Each level looks different from the last, ranging from the expected castle environments to marshes, underground caverns and murky dungeons to name a few. Inhabiting each area are unique monsters as well as the standard bats and skeletons that appear throughout the game. All creatures are well animated and surprisingly detailed for a sixteen-bit title and it all adds to the games a very distinctive look and atmosphere. 

Along with exceptional graphics comes an even more impressive use of music. This is easily one of the most sonically impressive title ever to be released on any format. The sheer range and depth of sound present is outstanding withsound gradually building in each level before erupting into a full on gothic/classical experience. At times you may find yourself listening to the music instead of concentrating on what you are doing as the amount of layers each work contains is staggering, a truly exceptional achievement which gives the game so much atmosphere that even now certain parts can seem quite sinister. 

While at first appearing to contain fairly standard and uninspiring gameplay, playing the game for more than five minutes soon reveals an astonishing amount of flexibility and depth in the control system. As well as the standard jumping and straightforward monster slaying action, all of which can be carried out with ease due to responsive controls, comes the new addition of Simon's whip. The whip can be used to attack in a three hundred and sixty degree field. 

Furthermore, after the initial attack with the whip is made, if the attack button is kept held down the whip looses its rigidity and can be flicked around, something that proves useful if you miss a small target with your initial strike. Apart from attacking, the whip can also be used to swing from hooks located around the levels, while most of the time the player is required simply to swing from one side of a drop to another, on the odd occasion more skill is needed and this helps to keep levels varied and the action constantly surprising. 
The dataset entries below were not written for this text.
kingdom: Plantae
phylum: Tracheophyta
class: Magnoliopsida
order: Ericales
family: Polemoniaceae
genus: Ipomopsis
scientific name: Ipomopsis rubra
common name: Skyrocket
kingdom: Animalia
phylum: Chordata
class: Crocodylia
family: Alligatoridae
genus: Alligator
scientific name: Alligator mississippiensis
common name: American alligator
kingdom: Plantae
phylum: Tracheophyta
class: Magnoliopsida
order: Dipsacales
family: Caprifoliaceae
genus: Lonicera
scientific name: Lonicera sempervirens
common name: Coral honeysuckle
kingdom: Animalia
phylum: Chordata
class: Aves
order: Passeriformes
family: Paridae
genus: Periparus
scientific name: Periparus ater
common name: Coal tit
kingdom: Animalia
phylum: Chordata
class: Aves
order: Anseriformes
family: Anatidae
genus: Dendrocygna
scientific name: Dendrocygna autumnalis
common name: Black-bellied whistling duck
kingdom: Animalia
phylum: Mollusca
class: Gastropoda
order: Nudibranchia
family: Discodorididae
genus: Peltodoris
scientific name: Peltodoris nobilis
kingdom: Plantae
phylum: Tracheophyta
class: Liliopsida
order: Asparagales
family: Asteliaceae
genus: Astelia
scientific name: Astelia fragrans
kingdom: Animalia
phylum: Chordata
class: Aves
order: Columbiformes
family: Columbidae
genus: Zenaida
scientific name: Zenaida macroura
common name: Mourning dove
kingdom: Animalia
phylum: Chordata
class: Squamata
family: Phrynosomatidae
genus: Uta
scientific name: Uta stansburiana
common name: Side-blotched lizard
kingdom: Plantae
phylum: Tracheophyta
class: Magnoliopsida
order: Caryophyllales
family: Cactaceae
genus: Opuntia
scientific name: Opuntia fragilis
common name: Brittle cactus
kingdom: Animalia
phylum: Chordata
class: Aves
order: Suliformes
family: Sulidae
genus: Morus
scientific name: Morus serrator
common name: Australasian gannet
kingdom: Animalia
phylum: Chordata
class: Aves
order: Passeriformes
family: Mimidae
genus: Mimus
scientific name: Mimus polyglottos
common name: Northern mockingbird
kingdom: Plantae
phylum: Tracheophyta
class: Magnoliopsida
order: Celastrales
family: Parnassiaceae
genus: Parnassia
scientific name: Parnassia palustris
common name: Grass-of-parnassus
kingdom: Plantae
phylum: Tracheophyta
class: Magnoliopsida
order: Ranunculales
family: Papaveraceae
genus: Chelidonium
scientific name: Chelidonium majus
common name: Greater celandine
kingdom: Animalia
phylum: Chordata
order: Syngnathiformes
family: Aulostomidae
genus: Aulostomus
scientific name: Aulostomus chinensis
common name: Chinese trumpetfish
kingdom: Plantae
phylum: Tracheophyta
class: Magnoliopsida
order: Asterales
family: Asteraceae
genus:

Overall, it is plain to see that Super Castlevania IV is one of finest titles ever to appear in the gaming market. Very rarely does a game come as a complete package of graphics, sound and gameplay. Add to that a very well developed learning curve and the sheer variety to be found in level design and you are looking at an ageless classic that every single Super Nintendo owner walking the earths surface should own. With only Symphony of the Night and the PC-Engine version of Dracula X possibly being in the same league, for Castlevania fans the series has never really got any better than this.